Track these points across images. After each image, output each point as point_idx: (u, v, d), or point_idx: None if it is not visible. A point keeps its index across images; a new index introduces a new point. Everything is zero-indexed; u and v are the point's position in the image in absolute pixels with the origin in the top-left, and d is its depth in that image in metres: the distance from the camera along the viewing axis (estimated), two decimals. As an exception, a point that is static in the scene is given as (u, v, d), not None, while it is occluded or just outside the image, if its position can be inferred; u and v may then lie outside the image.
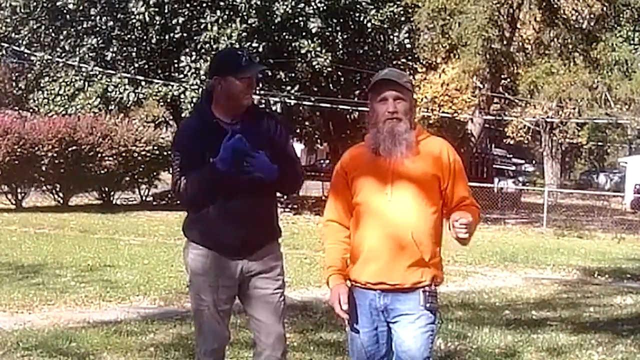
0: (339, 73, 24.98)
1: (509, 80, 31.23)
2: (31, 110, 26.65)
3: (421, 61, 28.05)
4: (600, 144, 58.77)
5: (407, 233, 3.58)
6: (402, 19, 23.63)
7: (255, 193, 3.97)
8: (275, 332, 4.11)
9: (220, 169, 3.89)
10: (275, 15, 22.36)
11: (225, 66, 4.07)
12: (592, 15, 26.32)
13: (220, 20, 22.21)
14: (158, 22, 22.43)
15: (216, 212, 3.97)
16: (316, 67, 22.68)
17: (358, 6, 23.48)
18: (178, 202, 4.24)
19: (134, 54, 24.24)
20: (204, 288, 4.04)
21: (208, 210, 3.99)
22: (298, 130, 29.61)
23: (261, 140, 4.02)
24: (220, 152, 3.88)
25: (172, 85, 22.72)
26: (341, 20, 23.96)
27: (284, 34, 23.06)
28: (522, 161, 65.45)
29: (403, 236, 3.58)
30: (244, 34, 21.96)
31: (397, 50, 24.92)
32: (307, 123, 27.98)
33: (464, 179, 3.73)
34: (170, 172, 4.12)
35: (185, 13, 22.94)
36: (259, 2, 22.10)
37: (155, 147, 22.56)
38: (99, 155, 21.10)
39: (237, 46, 21.77)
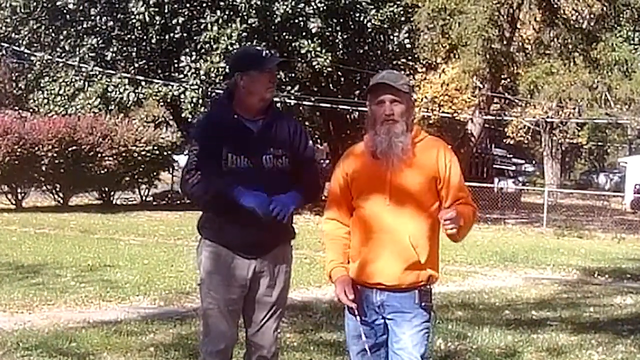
0: (339, 73, 24.99)
1: (509, 80, 31.23)
2: (31, 110, 26.65)
3: (421, 61, 28.05)
4: (600, 144, 58.76)
5: (404, 237, 3.64)
6: (402, 19, 23.64)
7: (270, 193, 3.97)
8: (269, 336, 4.12)
9: (245, 205, 3.91)
10: (275, 15, 22.36)
11: (247, 62, 4.11)
12: (592, 15, 26.28)
13: (220, 20, 22.21)
14: (158, 22, 22.43)
15: (231, 211, 3.97)
16: (316, 67, 22.68)
17: (358, 6, 23.49)
18: (181, 188, 4.24)
19: (134, 54, 24.24)
20: (216, 286, 4.04)
21: (223, 209, 3.99)
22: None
23: (281, 141, 4.07)
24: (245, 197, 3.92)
25: (172, 85, 22.73)
26: (341, 20, 23.97)
27: (284, 34, 23.06)
28: (522, 161, 65.45)
29: (401, 240, 3.64)
30: (244, 34, 21.96)
31: (397, 50, 24.94)
32: (307, 123, 27.96)
33: (459, 179, 3.76)
34: (186, 159, 4.10)
35: (185, 13, 22.95)
36: (259, 2, 22.11)
37: (155, 147, 22.55)
38: (99, 155, 21.10)
39: (237, 46, 21.79)
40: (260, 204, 3.89)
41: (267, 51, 4.20)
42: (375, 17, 23.29)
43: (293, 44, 22.83)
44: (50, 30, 24.46)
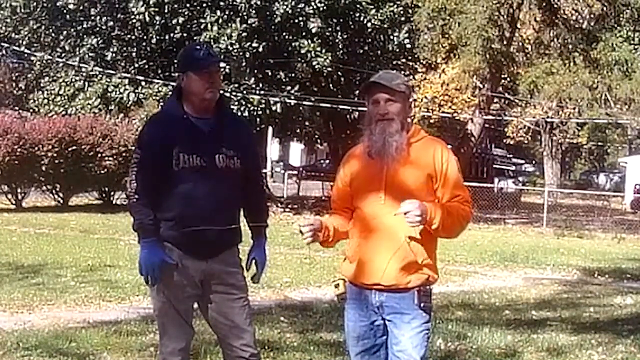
0: (339, 73, 24.97)
1: (509, 80, 31.23)
2: (31, 110, 26.61)
3: (421, 61, 28.05)
4: (600, 144, 58.77)
5: (400, 236, 3.64)
6: (402, 19, 23.63)
7: (221, 199, 4.00)
8: (245, 333, 4.11)
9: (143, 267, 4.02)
10: (275, 15, 22.36)
11: (184, 62, 4.14)
12: (592, 15, 26.29)
13: (220, 20, 22.20)
14: (158, 22, 22.43)
15: (182, 213, 3.99)
16: (316, 67, 22.67)
17: (358, 6, 23.48)
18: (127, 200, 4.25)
19: (134, 54, 24.23)
20: (170, 285, 4.04)
21: (174, 211, 4.01)
22: (298, 130, 29.62)
23: (233, 142, 4.08)
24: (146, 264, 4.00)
25: (172, 85, 22.71)
26: (341, 20, 23.96)
27: (284, 34, 23.06)
28: (522, 161, 65.47)
29: (397, 239, 3.64)
30: (244, 34, 21.95)
31: (397, 50, 24.92)
32: (307, 123, 27.97)
33: (456, 178, 3.75)
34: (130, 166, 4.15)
35: (185, 13, 22.94)
36: (259, 2, 22.10)
37: (155, 147, 22.49)
38: (99, 155, 21.07)
39: (237, 46, 21.79)
40: (146, 265, 3.99)
41: (205, 51, 4.14)
42: (375, 17, 23.27)
43: (293, 44, 22.82)
44: (50, 30, 24.45)
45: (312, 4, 22.62)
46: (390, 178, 3.68)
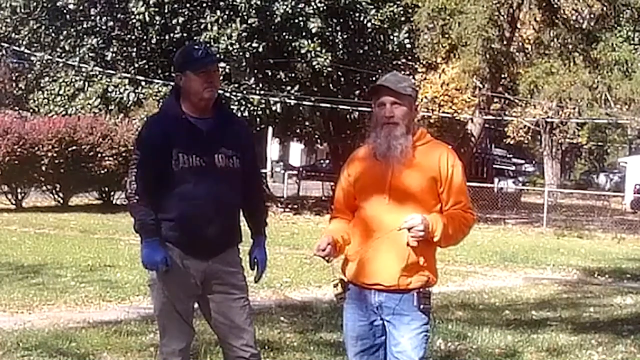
0: (339, 73, 24.97)
1: (509, 80, 31.23)
2: (31, 110, 26.60)
3: (421, 61, 28.04)
4: (600, 144, 58.72)
5: (403, 237, 3.64)
6: (402, 19, 23.63)
7: (220, 199, 4.01)
8: (246, 333, 4.11)
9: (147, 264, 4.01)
10: (275, 15, 22.36)
11: (182, 62, 4.12)
12: (592, 15, 26.31)
13: (220, 20, 22.21)
14: (158, 22, 22.43)
15: (183, 213, 4.00)
16: (316, 67, 22.68)
17: (358, 6, 23.48)
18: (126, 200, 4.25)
19: (134, 54, 24.23)
20: (171, 286, 4.04)
21: (174, 211, 4.01)
22: (298, 130, 29.60)
23: (232, 141, 4.09)
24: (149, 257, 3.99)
25: (172, 85, 22.70)
26: (341, 20, 23.96)
27: (284, 34, 23.06)
28: (522, 161, 65.46)
29: (399, 240, 3.65)
30: (244, 34, 21.96)
31: (397, 50, 24.92)
32: (307, 123, 27.96)
33: (460, 185, 3.77)
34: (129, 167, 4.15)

What you have to do: Set down the material again exactly. Don't carry over any pictures.

Response box:
Track these points across images. After each image, output each point as point_idx: (u, v, d), or point_idx: None if it is not visible. A point keeps its index across images; a new index introduces a new point. Everything is zero-indexed; u and v are the point's position in the image in absolute pixels with the origin in the top-left, and d is its depth in that image in metres: the distance from the camera along the viewing axis (estimated), two decimals. As an exception, a point that is static in the scene is given as (u, v, d), not None, while it is occluded or just outside the image, if its position can be inferred; u and v may then lie outside the image.
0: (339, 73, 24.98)
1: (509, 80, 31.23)
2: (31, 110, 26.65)
3: (421, 61, 28.05)
4: (600, 144, 58.77)
5: (407, 233, 3.58)
6: (402, 19, 23.63)
7: (255, 193, 3.97)
8: (275, 332, 4.11)
9: (220, 169, 3.89)
10: (275, 15, 22.36)
11: (225, 66, 4.07)
12: (592, 15, 26.32)
13: (220, 20, 22.21)
14: (158, 22, 22.43)
15: (216, 212, 3.97)
16: (316, 67, 22.68)
17: (358, 6, 23.48)
18: (178, 202, 4.24)
19: (134, 54, 24.24)
20: (204, 288, 4.04)
21: (208, 210, 3.99)
22: (298, 130, 29.61)
23: (261, 140, 4.02)
24: (220, 152, 3.88)
25: (172, 85, 22.72)
26: (341, 20, 23.96)
27: (284, 34, 23.06)
28: (522, 161, 65.45)
29: (403, 236, 3.58)
30: (244, 34, 21.96)
31: (397, 50, 24.92)
32: (307, 123, 27.98)
33: (464, 179, 3.73)
34: (170, 172, 4.12)
35: (185, 13, 22.94)
36: (259, 2, 22.10)
37: (155, 147, 22.56)
38: (99, 155, 21.10)
39: (237, 46, 21.77)
0: (339, 73, 24.99)
1: (509, 80, 31.23)
2: (31, 110, 26.65)
3: (421, 61, 28.05)
4: (600, 144, 58.76)
5: (404, 237, 3.64)
6: (402, 19, 23.64)
7: (270, 193, 3.97)
8: (269, 336, 4.12)
9: (245, 205, 3.91)
10: (275, 15, 22.36)
11: (247, 62, 4.11)
12: (592, 15, 26.28)
13: (220, 20, 22.21)
14: (158, 22, 22.43)
15: (231, 211, 3.97)
16: (316, 67, 22.68)
17: (358, 6, 23.49)
18: (181, 188, 4.24)
19: (134, 54, 24.24)
20: (216, 286, 4.04)
21: (223, 209, 3.99)
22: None
23: (281, 141, 4.07)
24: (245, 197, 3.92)
25: (172, 85, 22.73)
26: (341, 20, 23.97)
27: (284, 34, 23.06)
28: (522, 161, 65.45)
29: (401, 240, 3.64)
30: (244, 34, 21.96)
31: (397, 50, 24.94)
32: (307, 123, 27.96)
33: (459, 179, 3.76)
34: (186, 159, 4.10)
35: (185, 13, 22.95)
36: (259, 2, 22.11)
37: (155, 147, 22.55)
38: (99, 155, 21.10)
39: (237, 46, 21.79)
40: (260, 204, 3.89)
41: (267, 51, 4.20)
42: (375, 17, 23.29)
43: (293, 44, 22.83)
44: (50, 30, 24.46)
0: (339, 73, 24.97)
1: (509, 80, 31.23)
2: (31, 110, 26.61)
3: (421, 61, 28.05)
4: (600, 144, 58.77)
5: (400, 236, 3.64)
6: (402, 19, 23.63)
7: (221, 199, 4.00)
8: (245, 333, 4.11)
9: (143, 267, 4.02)
10: (275, 15, 22.36)
11: (184, 62, 4.14)
12: (592, 15, 26.29)
13: (220, 20, 22.20)
14: (158, 22, 22.43)
15: (182, 213, 3.99)
16: (316, 67, 22.67)
17: (358, 6, 23.48)
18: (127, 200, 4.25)
19: (134, 54, 24.23)
20: (170, 285, 4.04)
21: (174, 211, 4.01)
22: (298, 130, 29.62)
23: (233, 142, 4.08)
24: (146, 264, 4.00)
25: (172, 85, 22.71)
26: (341, 20, 23.96)
27: (284, 34, 23.06)
28: (522, 161, 65.47)
29: (397, 239, 3.64)
30: (244, 34, 21.95)
31: (397, 50, 24.92)
32: (307, 123, 27.97)
33: (456, 178, 3.75)
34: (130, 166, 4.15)
35: (185, 13, 22.94)
36: (259, 2, 22.10)
37: (155, 147, 22.49)
38: (99, 155, 21.07)
39: (237, 46, 21.79)
40: (146, 265, 3.99)
41: (205, 51, 4.14)
42: (375, 17, 23.27)
43: (293, 44, 22.82)
44: (50, 30, 24.45)
45: (312, 4, 22.62)
46: (390, 178, 3.68)
0: (339, 73, 24.97)
1: (509, 80, 31.23)
2: (31, 110, 26.60)
3: (421, 61, 28.04)
4: (600, 144, 58.72)
5: (403, 237, 3.64)
6: (402, 19, 23.63)
7: (220, 199, 4.01)
8: (246, 333, 4.11)
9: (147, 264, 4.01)
10: (275, 15, 22.36)
11: (182, 62, 4.12)
12: (592, 15, 26.31)
13: (220, 20, 22.21)
14: (158, 22, 22.43)
15: (183, 213, 4.00)
16: (316, 67, 22.68)
17: (358, 6, 23.48)
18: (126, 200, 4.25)
19: (134, 54, 24.23)
20: (171, 286, 4.04)
21: (174, 211, 4.01)
22: (298, 130, 29.60)
23: (232, 141, 4.09)
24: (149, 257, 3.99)
25: (172, 85, 22.70)
26: (341, 20, 23.96)
27: (284, 34, 23.06)
28: (522, 161, 65.46)
29: (399, 240, 3.65)
30: (244, 34, 21.96)
31: (397, 50, 24.92)
32: (307, 123, 27.96)
33: (460, 185, 3.77)
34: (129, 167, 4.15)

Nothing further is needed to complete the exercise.